Monday, July 28, 2008

DIO: Killing the Dragon


Released: 2002

After spending a few years experimenting with different things and mucking around with his basic style in the mid-90s, Dio's Magica album was much vaunted as a comeback of sorts, but turned out to be a turgid exercise in self-indulgence that was disappointing to say the least and it could have been argued that after 40 years in the recording business it was time for him to give it away. Then this album appeared, and the title track was barely halfway through before I realised that the little guy still had it in him.

Killing the Dragon hearkens back to Dio’s glory days of the early-mid 1980s, making little or no deviation from the songwriting formula he’s been using since at least his Rainbow days and perhaps earlier. The album maintains his obsession with metaphors taking the shapes of dragons and fantasy themes (although there’s no mention of rainbows at all) and wraps them all up in tightly-played commercial heavy metal that, while generally mid-paced thanks to Dio’s age-old predeliction for grand plodding, rocks out on occasion when tracks like “Rock and Roll” call for it. The introduction of Doug Alridch on guitar also added a some spark.

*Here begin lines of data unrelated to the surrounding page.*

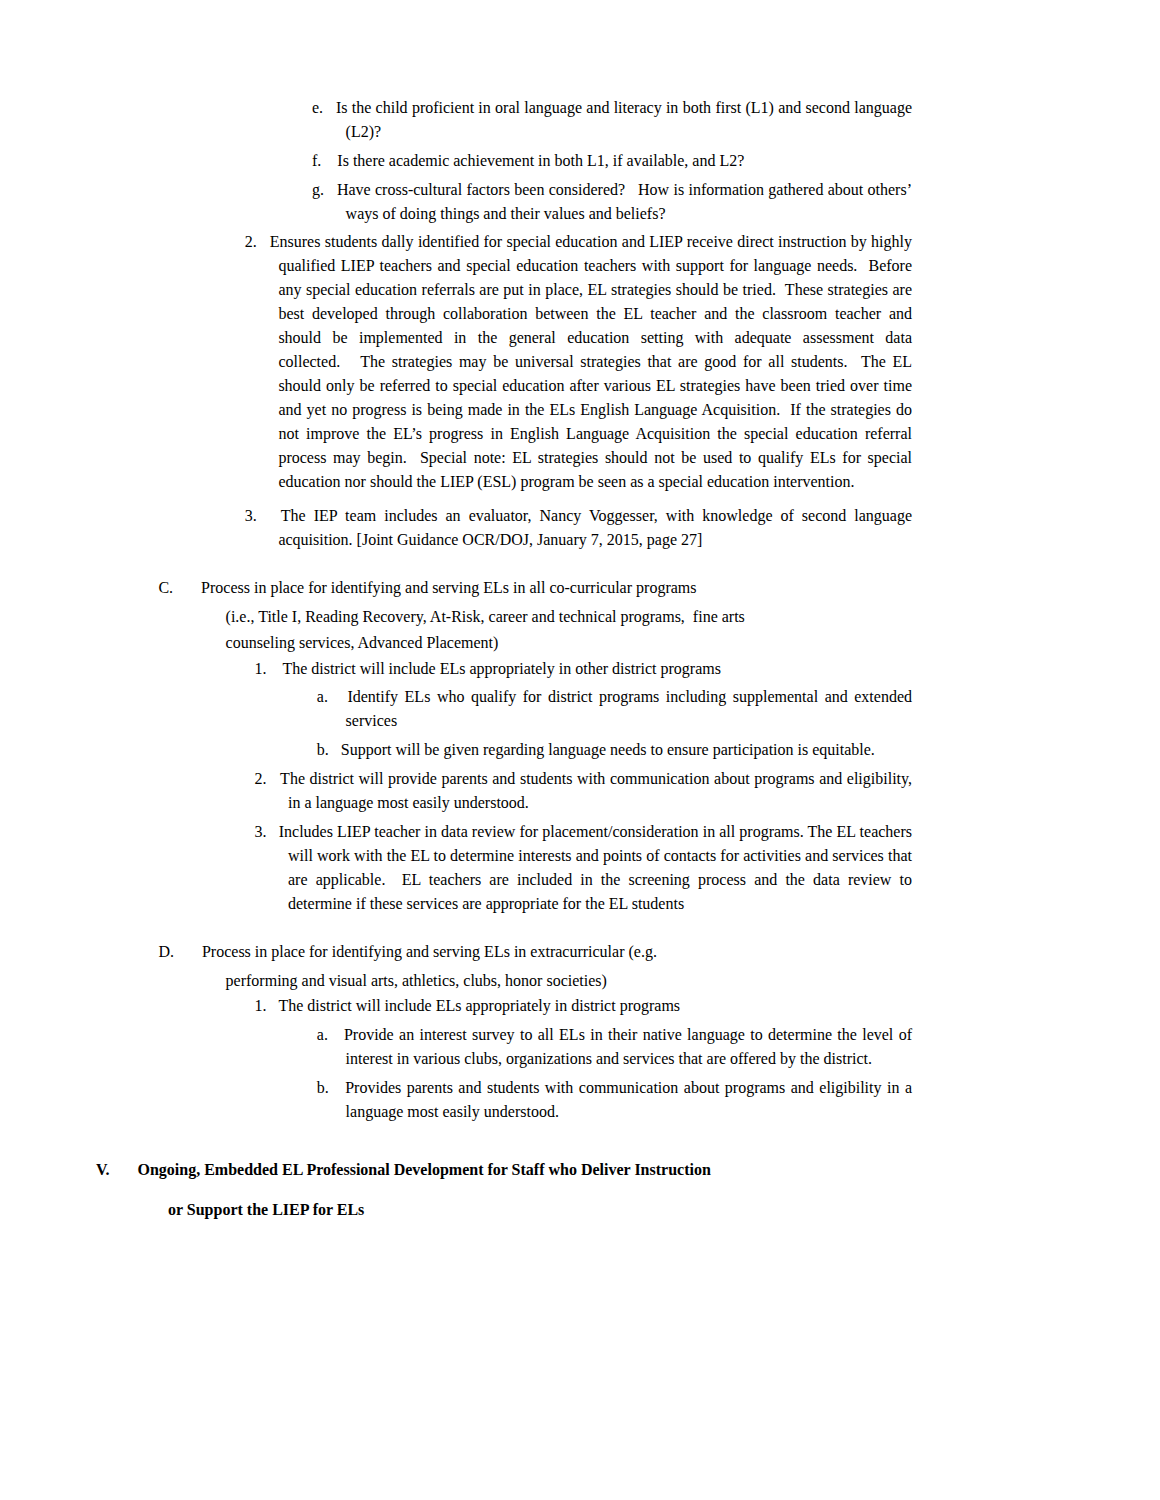e. Is the child proficient in oral language and literacy in both first (L1) and second language (L2)?
f. Is there academic achievement in both L1, if available, and L2?
g. Have cross-cultural factors been considered? How is information gathered about others’ ways of doing things and their values and beliefs?
2. Ensures students dally identified for special education and LIEP receive direct instruction by highly qualified LIEP teachers and special education teachers with support for language needs. Before any special education referrals are put in place, EL strategies should be tried. These strategies are best developed through collaboration between the EL teacher and the classroom teacher and should be implemented in the general education setting with adequate assessment data collected. The strategies may be universal strategies that are good for all students. The EL should only be referred to special education after various EL strategies have been tried over time and yet no progress is being made in the ELs English Language Acquisition. If the strategies do not improve the EL’s progress in English Language Acquisition the special education referral process may begin. Special note: EL strategies should not be used to qualify ELs for special education nor should the LIEP (ESL) program be seen as a special education intervention.
3. The IEP team includes an evaluator, Nancy Voggesser, with knowledge of second language acquisition. [Joint Guidance OCR/DOJ, January 7, 2015, page 27]
C. Process in place for identifying and serving ELs in all co-curricular programs
(i.e., Title I, Reading Recovery, At-Risk, career and technical programs, fine arts
counseling services, Advanced Placement)
1. The district will include ELs appropriately in other district programs
a. Identify ELs who qualify for district programs including supplemental and extended services
b. Support will be given regarding language needs to ensure participation is equitable.
2. The district will provide parents and students with communication about programs and eligibility, in a language most easily understood.
3. Includes LIEP teacher in data review for placement/consideration in all programs. The EL teachers will work with the EL to determine interests and points of contacts for activities and services that are applicable. EL teachers are included in the screening process and the data review to determine if these services are appropriate for the EL students
D. Process in place for identifying and serving ELs in extracurricular (e.g.
performing and visual arts, athletics, clubs, honor societies)
1. The district will include ELs appropriately in district programs
a. Provide an interest survey to all ELs in their native language to determine the level of interest in various clubs, organizations and services that are offered by the district.
b. Provides parents and students with communication about programs and eligibility in a language most easily understood.
V. Ongoing, Embedded EL Professional Development for Staff who Deliver Instruction
or Support the LIEP for ELs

Dio hardly reinvented himself here as he had tried to do with the likes of Angry Machines; instead it was more of a renaissance, showing that he’s a true master of metal and even as he headed for his mid-60s, he could still churn out a good album.


  1. Killing the Dragon
  2. Along Comes a Spider
  3. Scream
  4. Better in the Dark
  5. Rock & Roll
  6. Push
  7. Guilty
  8. Throw Away Children
  9. Before the Fall
  10. Cold Feet

Rating: 71%

1 comment:

  1. I thought this album was pretty plodding last time I listened to it. I'll have to give it another go.